As the high inflationary trend persists, with its implied erosion of the purchasing power of the people, not a few state governments have had to reduce the number of days per week that their civil servants have to physically report for work in their offices. And truly, most of the civil servants could no longer afford the high cost of transportation engendered by high prices of PMS; hence, the reduction of week days as part of the palliatives packages.
This obviously redounds to waste of manpower and avoidable drop in productivity — which translates to retardation of the rate of national economic growth. No doubt, Nigeria has been able to achieve only a weak gross domestic product (GDP) growth of only about three percent each quarter in the past one year. And with the inflation-driving power latent in high PMS prices, the new NNPCL’s fuel pricing template has the capacity to further spike rather than calm the roaring inflation tempo.

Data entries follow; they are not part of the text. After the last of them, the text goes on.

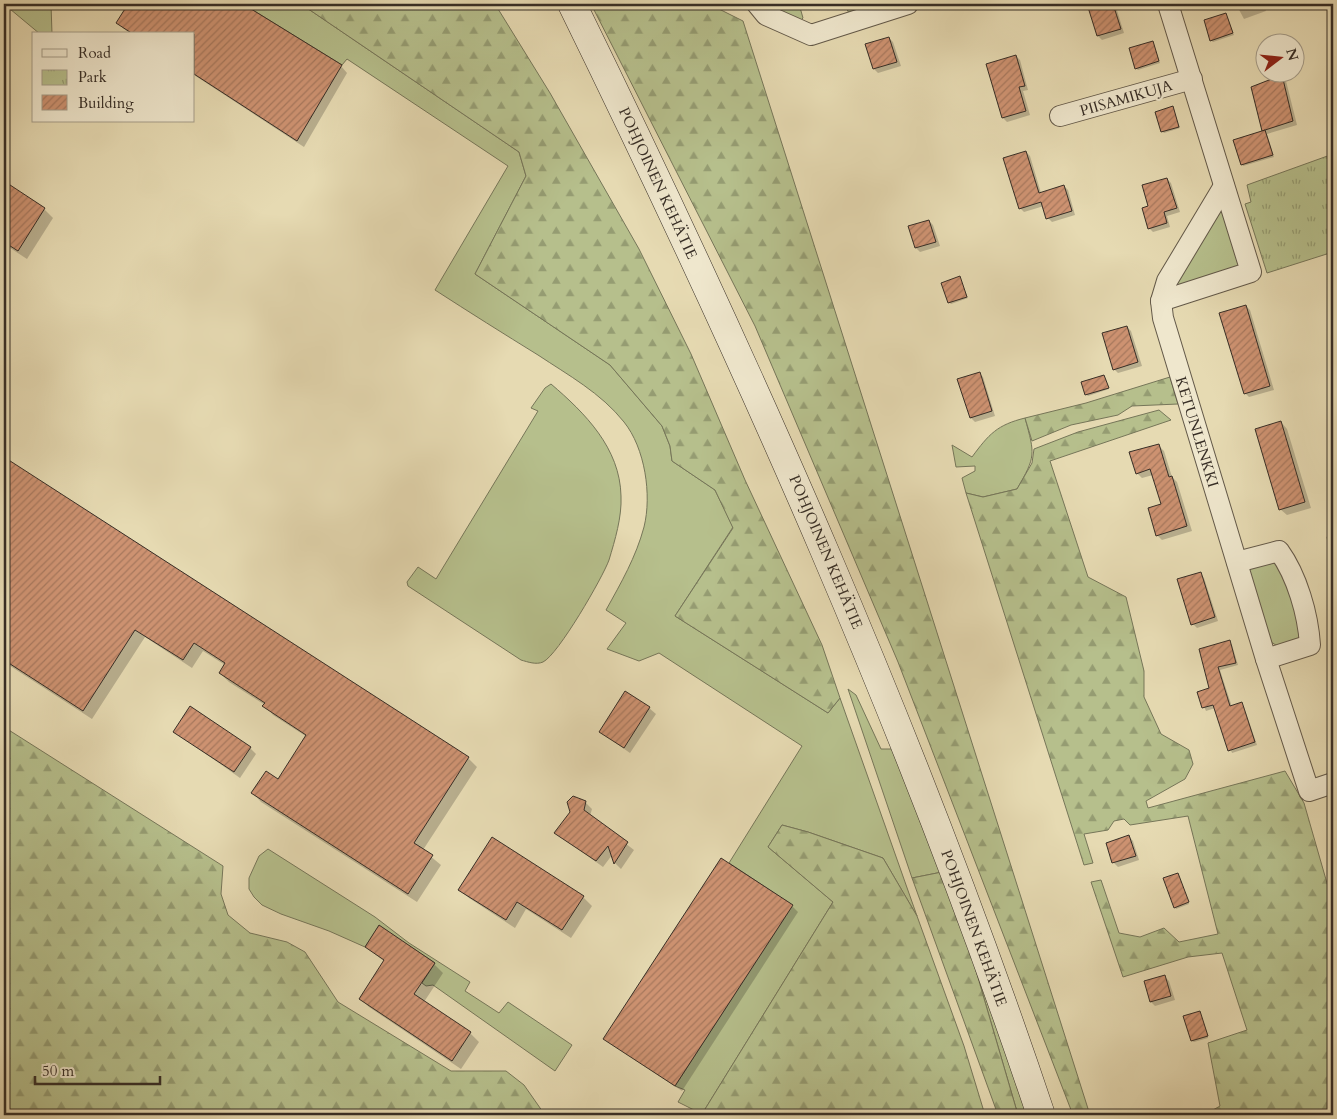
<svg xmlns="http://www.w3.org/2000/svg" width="1337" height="1119" viewBox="0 0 1337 1119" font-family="Cardo,serif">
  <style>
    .grass { fill: #b6bf8c; stroke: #767659 }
    .forest { fill: url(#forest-firs); stroke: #767659 }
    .park { fill: url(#park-tufts); stroke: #767659 }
    .shadow { fill: #0003 }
    .building { fill: url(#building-hatch); stroke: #372e26 }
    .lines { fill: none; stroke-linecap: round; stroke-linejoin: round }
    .street-casing { stroke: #635949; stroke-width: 22 }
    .secondary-casing { stroke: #372e26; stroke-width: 29 }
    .street { stroke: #efe7cd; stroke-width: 20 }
    .secondary { stroke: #efe7cd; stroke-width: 28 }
    .labels { text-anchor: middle; stroke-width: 4.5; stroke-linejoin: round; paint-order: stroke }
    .street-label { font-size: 15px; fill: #372e26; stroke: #efe7cd }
  </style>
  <defs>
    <pattern id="forest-firs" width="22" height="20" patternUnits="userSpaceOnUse" patternTransform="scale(1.25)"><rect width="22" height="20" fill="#b6bf8c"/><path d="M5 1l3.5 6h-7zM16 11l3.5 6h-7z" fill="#959c72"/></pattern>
    <pattern id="park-tufts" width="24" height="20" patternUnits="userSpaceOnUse" patternTransform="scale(1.25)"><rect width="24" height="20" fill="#b6bf8c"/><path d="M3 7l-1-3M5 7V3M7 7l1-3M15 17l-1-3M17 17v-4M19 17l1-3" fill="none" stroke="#959c72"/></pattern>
    <pattern id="building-hatch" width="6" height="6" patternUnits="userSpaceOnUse" patternTransform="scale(1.25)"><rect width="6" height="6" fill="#cd9271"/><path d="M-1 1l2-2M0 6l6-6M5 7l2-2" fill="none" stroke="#a7785d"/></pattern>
  </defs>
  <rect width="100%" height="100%" fill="#e6dab2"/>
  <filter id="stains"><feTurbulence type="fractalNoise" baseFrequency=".004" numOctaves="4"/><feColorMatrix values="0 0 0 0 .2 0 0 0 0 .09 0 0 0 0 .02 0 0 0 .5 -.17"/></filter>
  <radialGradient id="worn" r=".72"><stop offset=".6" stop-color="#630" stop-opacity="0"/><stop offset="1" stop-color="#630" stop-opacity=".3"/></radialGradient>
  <g class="grass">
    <polygon points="4,4 51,4 52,34 40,34"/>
    <path d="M243 4H301L519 152 526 176 475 274 610 365 662 426 670 446 672 461 715 490 733 527 675 616 828 713 840 698 917 916 883 858 808 832 782 825 768 847 833 902 702 1114 678 1102 685 1090 675 1086 792 905 729 863 802 746 659 653 639 661 607 649 626 623 606 610C621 583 636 557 644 527 652 495 645 448 624 422 601 393 568 375 538 355 504 334 469 312 435 290L508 166 347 59 342 65Z"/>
    <polygon points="768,4 799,4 803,18 801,20 782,14"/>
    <polygon points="844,4 879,4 849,13"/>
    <polygon points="1221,205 1239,266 1173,287"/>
    <path d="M551 384C585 413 620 448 621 496 622 517 615 540 609 560 603 577 558 655 543 662 536 665 528 662 521 660L408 586 407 582 418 567 436 579 538 411 531 408 545 388Z"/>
    <path d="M1025 418C1035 455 1036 456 1017 489L983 497 966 493 962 478 975 471V466L956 467 952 445 972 457C989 434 997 425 1025 418Z"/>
    <polygon points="1274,563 1280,566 1302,631 1298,641 1279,647 1268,640 1248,574 1249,568"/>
    <polygon points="848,689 856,695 881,749 895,749 942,872 912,878"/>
    <polygon points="268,849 375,917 409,943 470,982 465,991 499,1013 508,1002 572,1045 555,1071 433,985 426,986 422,983 435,963 379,926 365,947 329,931 281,914 262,905 254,897 249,889 249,878 259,856"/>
    <polygon points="967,940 1028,1115 1018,1115"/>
  </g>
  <g class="forest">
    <polygon points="301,4 495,4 550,93 639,249 691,354 745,480 822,645 840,698 828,713 675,616 733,528 715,490 672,461 670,446 662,426 610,365 475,274 526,176 519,152"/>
    <polygon points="591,4 709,4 743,21 1090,1115 1073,1115 898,662 755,326"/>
    <polygon points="1170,377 1178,404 1132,406 1118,415 1071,425 1032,441 1025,418 1086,403"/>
    <polygon points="1159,410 1171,420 1050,461 1088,577 1126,597 1144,671 1144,697 1161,734 1189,750 1193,764 1185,779 1146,801 1148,808 1285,771 1304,803 1333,904 1333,1115 1187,1115 1206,1114 1220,1106 1208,1043 1247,1030 1222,953 1188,957 1123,977 1091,882 1101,880 1119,933 1140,937 1164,928 1179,942 1218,934 1188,816 1130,825 1124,819 1114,821 1108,830 1084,834 1093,863 1084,865 966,493 983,497 1017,489 1032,463 1034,449 1078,432"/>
    <polygon points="4,727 223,866 221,894 228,915 250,933 287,942 305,952 338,1002 451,1071 506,1071 524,1085 545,1115 4,1115"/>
    <polygon points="782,825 808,832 883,858 917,916 964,1046 985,1115 702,1114 833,902 768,847"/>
    <polygon points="942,872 967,940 1018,1115 998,1115 912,878"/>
  </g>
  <polygon class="park" points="1333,154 1333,252 1267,273 1245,204 1251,202 1247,185"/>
  <g class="shadow">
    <polygon points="129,4 241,4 341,66 347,73 304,147 194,75 194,34 131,34 124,29 118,23"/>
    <polygon points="1088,4 1115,4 1124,33 1102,40 1098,36"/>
    <polygon points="1236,4 1263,4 1266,11 1244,19"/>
    <polygon points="1226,14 1234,35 1213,42 1211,40"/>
    <polygon points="889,38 893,42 901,66 878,73 874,69 867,45"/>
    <polygon points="1153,42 1160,63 1138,70 1136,68"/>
    <polygon points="1016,56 1020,60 1028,90 1023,91 1030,115 1007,122 1003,118"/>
    <polygon points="1281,77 1286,81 1297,125 1267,134 1274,157 1243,166 1242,164 1265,132 1253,88"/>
    <polygon points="1173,108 1180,128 1164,133 1162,131"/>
    <polygon points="1026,152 1030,156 1041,193 1064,186 1068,190 1075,215 1052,222 1048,218 1044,206 1024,212 1020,208"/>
    <polygon points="1167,179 1171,183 1180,212 1167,216 1170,227 1153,232 1149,228 1150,207"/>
    <polygon points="4,182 44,209 53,218 27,259 4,244"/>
    <polygon points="929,221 933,225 940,246 920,252 916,248"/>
    <polygon points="960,278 968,298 951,304 949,302"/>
    <polygon points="1333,280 1333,291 1330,281"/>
    <polygon points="1246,306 1250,310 1274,390 1249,397 1245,393"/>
    <polygon points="1127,327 1131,331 1142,366 1118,373 1114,369"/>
    <polygon points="979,373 983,377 995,416 975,422 971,418 959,380"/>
    <polygon points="1104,376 1109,389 1088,396 1086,394"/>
    <polygon points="1281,422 1287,429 1311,508 1287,515 1280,509"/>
    <polygon points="1159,446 1164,451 1172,477 1177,482 1192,531 1162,540 1157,535 1163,505 1153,475 1142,478 1137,473"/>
    <polygon points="4,459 468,758 477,767 423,850 441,865 417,902 261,802 253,793 278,781 307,737 273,715 265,705 229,682 220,673 225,665 203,651 192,668 145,637 92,719 4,662"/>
    <polygon points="1333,534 1333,558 1326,537"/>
    <polygon points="1200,573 1204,578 1218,621 1197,628 1193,624"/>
    <polygon points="1229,642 1232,645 1238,665 1220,670 1232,707 1241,704 1244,707 1257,745 1232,753 1215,708 1206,711 1198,693 1211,689 1200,650"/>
    <polygon points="649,708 656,714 630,753 600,732"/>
    <polygon points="175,732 250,748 256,754 240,778"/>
    <polygon points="585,802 592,809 590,816 634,850 621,869 615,863 612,855 603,867 556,833"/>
    <polygon points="1129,836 1133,841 1139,860 1118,867 1114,863 1107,843"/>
    <polygon points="1178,875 1189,904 1176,909 1175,907"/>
    <polygon points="460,890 583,897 592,906 571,938 526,909 515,928 469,898"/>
    <polygon points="792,906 798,912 682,1091 604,1039"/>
    <polygon points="366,947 434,964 443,973 424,1002 470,1033 479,1042 461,1069 369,1007 360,998 385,962"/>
    <polygon points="1165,977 1169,981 1175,1000 1155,1006 1151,1002"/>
    <polygon points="1201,1014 1208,1038 1194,1042 1192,1041"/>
  </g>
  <g class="building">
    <polygon points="128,4 243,4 342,65 297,141 194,74 194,34 133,34 116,23"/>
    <polygon points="1087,4 1113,4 1121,29 1097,36"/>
    <polygon points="1226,13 1233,33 1210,41 1204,20"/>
    <polygon points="889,37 897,62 873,69 865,44"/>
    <polygon points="1153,41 1159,61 1135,69 1129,48"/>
    <polygon points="1016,55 1025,86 1019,87 1026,111 1002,118 986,64"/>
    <polygon points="1282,75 1293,121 1262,131 1251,87"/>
    <polygon points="1173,106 1179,127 1161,132 1155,112"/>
    <polygon points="1265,130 1273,155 1241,165 1233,140"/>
    <polygon points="1026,151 1039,193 1064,185 1072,211 1046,219 1041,202 1019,209 1003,158"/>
    <polygon points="1167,178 1177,208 1164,212 1167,223 1148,229 1142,208 1148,206 1142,185"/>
    <polygon points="4,181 45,208 18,251 4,242"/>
    <polygon points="929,220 936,242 915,248 908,226"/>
    <polygon points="960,276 967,297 948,303 941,283"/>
    <polygon points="1246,305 1270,386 1244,394 1219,313"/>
    <polygon points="1127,326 1138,362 1113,370 1102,333"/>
    <polygon points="980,372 992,411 970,418 957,379"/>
    <polygon points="1104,375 1109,388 1085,395 1081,382"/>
    <polygon points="1281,421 1305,502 1279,510 1255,429"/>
    <polygon points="1159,444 1169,477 1172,476 1187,526 1156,536 1148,508 1161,504 1150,469 1136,474 1129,452"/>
    <polygon points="4,457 469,757 414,843 433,855 408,894 251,793 266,771 278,779 306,735 262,706 265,703 219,673 225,663 194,643 183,660 135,630 83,711 4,660"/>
    <polygon points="1201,572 1215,617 1191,625 1177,579"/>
    <polygon points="1230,640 1236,663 1218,667 1230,706 1242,702 1255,742 1228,751 1213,705 1202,708 1197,692 1209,688 1199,649"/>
    <polygon points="625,691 650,707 624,748 599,732"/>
    <polygon points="190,706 251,747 234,772 173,732"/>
    <polygon points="573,796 586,801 584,810 628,842 614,864 608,846 596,861 554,833 570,812 567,802"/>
    <polygon points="1129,835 1136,856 1112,863 1106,843"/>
    <polygon points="492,837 584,896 562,930 517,902 506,920 458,890"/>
    <polygon points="721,858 793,905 675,1086 603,1039"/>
    <polygon points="1178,873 1189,902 1174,908 1163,878"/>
    <polygon points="379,925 435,963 414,994 471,1032 452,1061 359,999 384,960 365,947"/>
    <polygon points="1165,975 1171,996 1150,1002 1144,981"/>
    <polygon points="1200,1011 1208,1036 1191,1041 1183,1016"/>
  </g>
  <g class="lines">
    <defs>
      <g id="street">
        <polyline points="757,4 766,15 811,35 908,4"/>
        <polyline points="1060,116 1192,79"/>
        <polyline points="1224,186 1167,281 1161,301 1163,318 1266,659 1309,791 1333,783"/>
        <polyline points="1161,301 1251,272 1168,4"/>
        <path d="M1237 562 1279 551C1297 576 1308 614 1310 645L1266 659"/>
      </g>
      <path id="secondary" d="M572 4C749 365 913 733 1041 1115"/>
    </defs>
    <use href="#street" class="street-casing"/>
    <use href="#secondary" class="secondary-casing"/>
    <use href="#street" class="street"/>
    <use href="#secondary" class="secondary"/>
  </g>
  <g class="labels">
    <g class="street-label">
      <text transform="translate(1126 98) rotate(-16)" y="5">PIISAMIKUJA</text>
      <text transform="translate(658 183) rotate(65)" y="5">POHJOINEN KEHÄTIE</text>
      <text transform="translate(1197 432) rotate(73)" y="5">KETUNLENKKI</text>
      <text transform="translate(826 552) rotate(67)" y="5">POHJOINEN KEHÄTIE</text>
      <text transform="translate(974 928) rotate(70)" y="5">POHJOINEN KEHÄTIE</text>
    </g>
  </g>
  <rect width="1337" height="1119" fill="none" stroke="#e6dab2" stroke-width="20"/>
  <rect x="5" y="5" width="1327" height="1109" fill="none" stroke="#372e26" stroke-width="2.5"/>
  <rect x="10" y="10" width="1317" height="1099" fill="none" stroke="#372e26"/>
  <rect x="32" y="32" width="162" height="90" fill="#efe7cd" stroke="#a59d8a"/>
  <rect x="42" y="49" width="25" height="8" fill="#efe7cd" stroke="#a59d8a"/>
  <text x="78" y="58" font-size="15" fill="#372e26">Road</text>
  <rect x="42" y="70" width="25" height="15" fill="url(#park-tufts)" stroke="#a59d8a"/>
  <text x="78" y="82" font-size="15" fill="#372e26">Park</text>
  <rect x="42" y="95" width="25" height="15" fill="url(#building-hatch)" stroke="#a59d8a"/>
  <text x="78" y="108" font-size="15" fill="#372e26">Building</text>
  <g transform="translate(1280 58) rotate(74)"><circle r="24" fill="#efe7cd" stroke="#a59d8a"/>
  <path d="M0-4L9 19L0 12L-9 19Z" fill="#8f2418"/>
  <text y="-8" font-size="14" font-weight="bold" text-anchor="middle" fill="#372e26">N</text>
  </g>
  <path d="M35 1076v8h125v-8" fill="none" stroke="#372e26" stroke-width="2.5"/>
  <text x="42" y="1076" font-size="15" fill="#372e26" stroke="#efe7cd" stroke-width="4" paint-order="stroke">50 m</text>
  <rect width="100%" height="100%" filter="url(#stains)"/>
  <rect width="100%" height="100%" fill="url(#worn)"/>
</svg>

The new PMS pricing template surely portends further soar-away inflation; further crashing of the purchasing power of Nigerians, especially for the low-income families. Almost already at the bottom of the economic abyss courtesy of the lingering high inflation, most Nigerians would keep lowering their standard and cost of living as PMS prices keep soaring. Meaning that many more would be pushed below the poverty line!
By implication, as inflation runs rampant, consumers would more likely spend their money only on products and services that they absolutely need, and hold back on what they don’t. This implies that some more businesses are still likely to shut down, further exacerbating the stress on the already battered economy.
Recall that a few weeks ago, an agency of the federal government, the Federal Competition and Consumer Protection Commission (FCCPC), almost at its wits end, dabbled into price control to ‘deal’ with the ‘rampaging inflation.’ The FCCPC in what looked like a fiat, gave businesses a month ultimatum to crash prices of their products or face some sanctions. This move, although intended to fight inflation, elicited wide criticisms and ire of Nigerians of all social strata, who in unison, condemned such an order. Rather, the government was advised to address the country’s economic challenges in a more realistic manner.
In the circumstances at present, the NNPCL should reconsider, and withdraw its latest PMS pricing template, to save the Nigerian economy from more ravaging effects of high inflation. Rather than continuing to dictate fuel prices, the NNPCL should allow market forces to play that role — more so in the so-called liberalised mid- and downstream oil sector. It’s not yet late for the agency to recant or revoke the PMS pricing template. Doing otherwise is highly ominous for the economy.